The organizational communication and integrated marketing and communication sequences proved to be the most valuable courses for me because they paralleled the work I do now.
[MastersinCommunications.com] What advice would you give students just starting Westminster College’s Master of Strategic Communication program? More broadly, what advice would you give students who are either considering or starting a master’s in communication program, whether it is at Westminster College or another university?
[Autumn Thatcher] I would say to be prepared for a lot of work. It took me a little while to adjust to life in graduate school, but it was a rewarding experience that I would not trade. In today’s world, higher education is deemed less important than it once was. I would argue that it is more important than ever. Continued learning is crucial for personal development and it plays an important role in helping humans understand one another and become more familiar with the lived experiences of others.
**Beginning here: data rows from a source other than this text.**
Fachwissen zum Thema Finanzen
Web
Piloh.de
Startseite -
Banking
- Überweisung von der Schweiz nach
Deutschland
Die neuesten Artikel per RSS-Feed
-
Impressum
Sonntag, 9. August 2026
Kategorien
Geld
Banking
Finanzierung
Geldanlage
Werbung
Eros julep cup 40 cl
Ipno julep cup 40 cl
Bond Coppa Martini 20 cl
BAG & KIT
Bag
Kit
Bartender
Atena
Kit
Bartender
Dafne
I chose to attend graduate school because I did not know what to do next in my career. I found a job that I love and get to work in an environment that I am passionate about because I returned to school. But more than that, I connected with peers and learned about concepts in the world of communication that I had not previously studied. I dove into tough work and helped develop exciting solutions that we presented to organizations that, for example, advocate for youth suicide prevention and help young women in Peru achieve an education. The MSC program gave me the opportunity to do real work and feel connected to those we were trying to help—and learn more about myself and where my strengths lie in the process. I do not think I would have done anything differently other than try and relax more and not stress so much. As with most things, graduate school was over before I knew it. Future students should give the program their all because it is designed specifically for helping students grow and excel in the field of communication. You never know what kind of opportunities will arise from the program, so take advantage of the direct link with expert faculty and get to know them—as well as your peers—and don’t be afraid to try new things.
Thank you, Ms. Thatcher, for your excellent insights on Westminster College’s Master of Strategic Communication program!